Erstellt am 20. April 2016, 05:04

von Markus Glück

Alte Au: Alpenverein will Kletteranlage. Nach VP-Vorstoß meldet sich nun auch der Alpenverein zu Wort. In Projekt wird Chance für Stadt gesehen.

Der Alpenverein wünscht sich eine Kletteranlage in der Alten Au.  |  NOEN, shutterstock.com/ Carlos Caetano

In der vorletzten Woche forderte die Stockerauer Volkspartei eine Modernisierung der Alten Au. Von den Überlegungen zeigte sich neben FP-Bürgermeister-Stellvertreter Erwin Kube auch SP-Bürgermeister Helmut Laab angetan. „Wir werden uns mit den Gedanken der ÖVP beschäftigen und schauen, welche Überlegungen wir in die Thematik einfließen lassen können“, so das Stadtoberhaupt damals gegenüber der NÖN.

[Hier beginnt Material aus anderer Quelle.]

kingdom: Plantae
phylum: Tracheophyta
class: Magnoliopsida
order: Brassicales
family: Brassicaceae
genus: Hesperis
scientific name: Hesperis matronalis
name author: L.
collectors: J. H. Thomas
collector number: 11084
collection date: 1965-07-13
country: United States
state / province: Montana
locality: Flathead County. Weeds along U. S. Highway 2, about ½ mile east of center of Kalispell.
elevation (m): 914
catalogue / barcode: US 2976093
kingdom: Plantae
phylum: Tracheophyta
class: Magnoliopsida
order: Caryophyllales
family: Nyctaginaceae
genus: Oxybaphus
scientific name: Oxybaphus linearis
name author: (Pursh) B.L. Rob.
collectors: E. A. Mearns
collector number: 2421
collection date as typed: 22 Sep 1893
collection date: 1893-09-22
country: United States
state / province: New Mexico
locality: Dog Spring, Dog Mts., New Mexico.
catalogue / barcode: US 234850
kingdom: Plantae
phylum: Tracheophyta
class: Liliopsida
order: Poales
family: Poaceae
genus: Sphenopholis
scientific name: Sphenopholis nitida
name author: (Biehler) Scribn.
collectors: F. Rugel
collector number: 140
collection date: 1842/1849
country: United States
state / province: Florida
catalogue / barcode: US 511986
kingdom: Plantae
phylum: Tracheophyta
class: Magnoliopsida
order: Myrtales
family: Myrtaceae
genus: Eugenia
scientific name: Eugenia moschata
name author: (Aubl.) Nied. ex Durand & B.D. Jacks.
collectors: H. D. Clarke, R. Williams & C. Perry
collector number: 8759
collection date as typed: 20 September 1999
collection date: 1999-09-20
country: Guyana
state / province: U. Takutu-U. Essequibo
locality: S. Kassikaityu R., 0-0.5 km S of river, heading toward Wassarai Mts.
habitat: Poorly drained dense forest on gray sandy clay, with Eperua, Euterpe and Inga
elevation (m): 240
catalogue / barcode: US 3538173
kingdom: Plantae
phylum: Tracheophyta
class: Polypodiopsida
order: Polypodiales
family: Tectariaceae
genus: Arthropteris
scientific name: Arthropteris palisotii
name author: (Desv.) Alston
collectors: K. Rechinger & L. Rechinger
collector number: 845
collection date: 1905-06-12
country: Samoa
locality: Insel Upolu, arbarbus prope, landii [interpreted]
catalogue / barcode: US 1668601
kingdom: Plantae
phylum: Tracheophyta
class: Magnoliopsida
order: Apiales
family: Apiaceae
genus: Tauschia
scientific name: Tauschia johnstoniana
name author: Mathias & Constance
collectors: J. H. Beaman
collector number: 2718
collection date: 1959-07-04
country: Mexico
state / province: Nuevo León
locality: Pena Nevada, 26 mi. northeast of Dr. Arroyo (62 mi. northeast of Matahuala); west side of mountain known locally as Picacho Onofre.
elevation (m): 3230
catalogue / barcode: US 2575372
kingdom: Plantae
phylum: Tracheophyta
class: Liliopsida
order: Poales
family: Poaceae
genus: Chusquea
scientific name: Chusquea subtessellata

„Ich will nicht, dass die Alte Au eine 
Ruine wird. Es braucht dringend ein Konzept 
und es muss Geld investiert werden.“
Martin Falb, VP-Gemeinderat

Zu den Diskussionen äußert sich nun auch VP-Gemeinderat und Fraktionssprecher Martin Falb: „Die Alte Au war eine Vorzeigeanlage und ich hoffe, dass die Initiative von Gerhard Dummer fruchtet.“ Dass der Stadtchef über die NÖN verlautbaren ließ, sich mit den Gedanken der ÖVP zu beschäftigen, erfreut den VP-Fraktionssprecher. Falb: „Ich will nicht, dass die Alte Au eine Ruine wird. Es braucht dringend ein Konzept und es muss Geld investiert werden.“

Im Zuge einer Renovierung der Alten Au meldet auch der Alpenverein Stockerau Interesse an. Seit mehreren Jahren ist der Verein auf der Suche nach einem Standort für eine Kletteranlage. Zuletzt wurde diese Idee wieder aufgegriffen. „Bei den Plänen zum Aussichtsturm auf der Marienhöhe waren wir knapp dran. Vielleicht klappt es im Zuge der Renovierung der Alten Au mit der Umsetzung dieser Idee“, hofft Alpenverein-Obmann Wolfgang Schnabl auf die Realisierung des Projekts.

"Chance für Sportstadt Stockerau"

In einer attraktiven Kletteranlage sieht der Alpenverein aber auch eine Chance für die Sportstadt Stockerau. Klettern ist nach wie vor ein boomender Trendsport, wie die gut besuchten Kletterhallen vielerorts zeigen.

Zudem gibt es in den umliegenden Städten Tulln, Hollabrunn und Korneuburg kein entsprechendes Angebot. Stockerau hätte dabei die Chance, sich zu positionieren. Schnabl: „Gerade wenn es Pläne gibt, die Alte Au zu revitalisieren, sollte eine moderne Kletteranlage berücksichtigt werden.“ Der Alpenverein zeigt sich aber weiterhin auch offen, eine Kletteranlage in ein bestehendes Objekt zu integrieren. So wäre auf der Rückwand der Milleniumshalle eine Outdoor-Anlage realisierbar.